В январе на HBO Max (на more.tv — в России) завершился показ мини-сериала «Станция одиннадцать», снятого по одноименному бестселлеру канадки Эмили Сент-Джон Мандел. Уже с первого эпизода экранизации стало понятно, что роман и сериал имеют ряд расхождений, и чем дальше продвигалось повествование, тем заметнее становилась разница.
Экранизация «Станции одиннадцать» — яркий пример креативного подхода к переносу книги на экран и, можно сказать, уникальное событие, которое заслуживает самого пристального зрительского внимания.
Мы попытались разобраться, в чем заключаются основные отличия первоисточника и адаптации, с какой целью создатели сериала пошли на изменения, насколько они были необходимы и какими другими красками заиграло произведение Мандел.
Внимание! Дальше возможны незначительные спойлеры, связанные с сюжетами романа и сериала.
«Ничего я не предсказала!»
Как и в романе, действие сериала разворачивается одновременно сразу в нескольких таймлайнах: а) в первые дни пандемии смертельного грузинского (!) гриппа, унесшего за несколько месяцев жизни 99% населения Земли; б) спустя двадцать лет после вирусного апокалипсиса; в) разные периоды между двумя этими временными точками.

○ ○ ○ ○

РАБОЧЕЕ ЗАДАНИЕ 1:
Верны ли по статье о сериале «Станция одиннадцать» утверждения (a), (b) и (c)? Для каждого ответьте «да» или «нет» и приведите точную цитату из статьи, которая это решает.
(a) Сериал снят по роману канадской писательницы Эмили Сент-Джон Мандел.
(b) Чем дальше шло повествование, тем меньше заметны были различия между романом и сериалом.
(c) В сериале грипп за несколько месяцев унес жизни половины населения Земли.
РАБОЧЕЕ ЗАДАНИЕ 2:
Где, судя по статье о сериале «Станция одиннадцать», этот сериал показывали в России?
РАБОЧЕЕ ЗАДАНИЕ 3:
Перескажите в виде списка абзац статьи о сериале «Станция одиннадцать», который начинается словами «Как и в романе», и сохраните все его основные факты.
Список данных для работы не понадобится.

○ ○ ○ ○

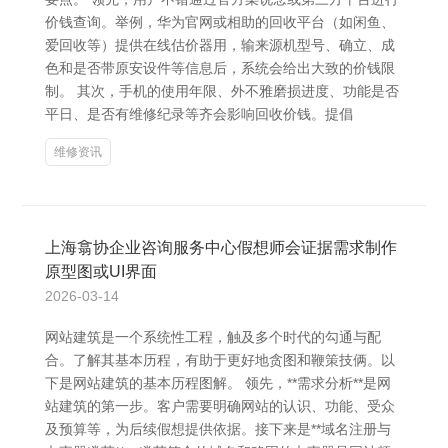
价钱查询。举例，华为官网或相助的回收平台（如闲鱼、
爱回收等）提供在线估价器用，输来源机型号、确立、成
色和是否带原安设件等信息后，系统会给出大致的价钱限
制。 其次，手机的使用年限、外不雅磨损进度、功能是否
平日、是否有维修纪录等齐会影响回收价钱。提倡
维修资讯
上海翕协企业咨询服务中心假想师会证据需求制作
原型图或UI界面
2026-03-14
网站建筑是一个系统性工程，触及多个时代的勾通与配
合。了解其基本历程，有助于更好地贪图和鞭策技俩。以
下是网站建筑的基本历程图解。 领先，**需求分析**是网
站建筑的第一步。客户需要明确网站的认识、功能、受众
及预算等，为后续假想提供依据。接下来是**域名注册与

○ ○ ○ ○

ПОЛЕ ДЛЯ ОТВЕТА 1:
(a) Да: «снятого по одноименному бестселлеру канадки Эмили Сент-Джон Мандел».
(b) Нет: «чем дальше продвигалось повествование, тем заметнее становилась разница».
(c) Нет: «унесшего за несколько месяцев жизни 99% населения Земли».

ПОЛЕ ДЛЯ ОТВЕТА 2:
На more.tv.

ПОЛЕ ДЛЯ ОТВЕТА 3:
Действие сериала, как и романа, идет сразу в нескольких временных линиях:
- первые дни пандемии смертельного грузинского гриппа, который за несколько месяцев унес жизни 99% населения Земли;
- двадцать лет спустя после апокалипсиса;
- разные периоды между этими двумя точками.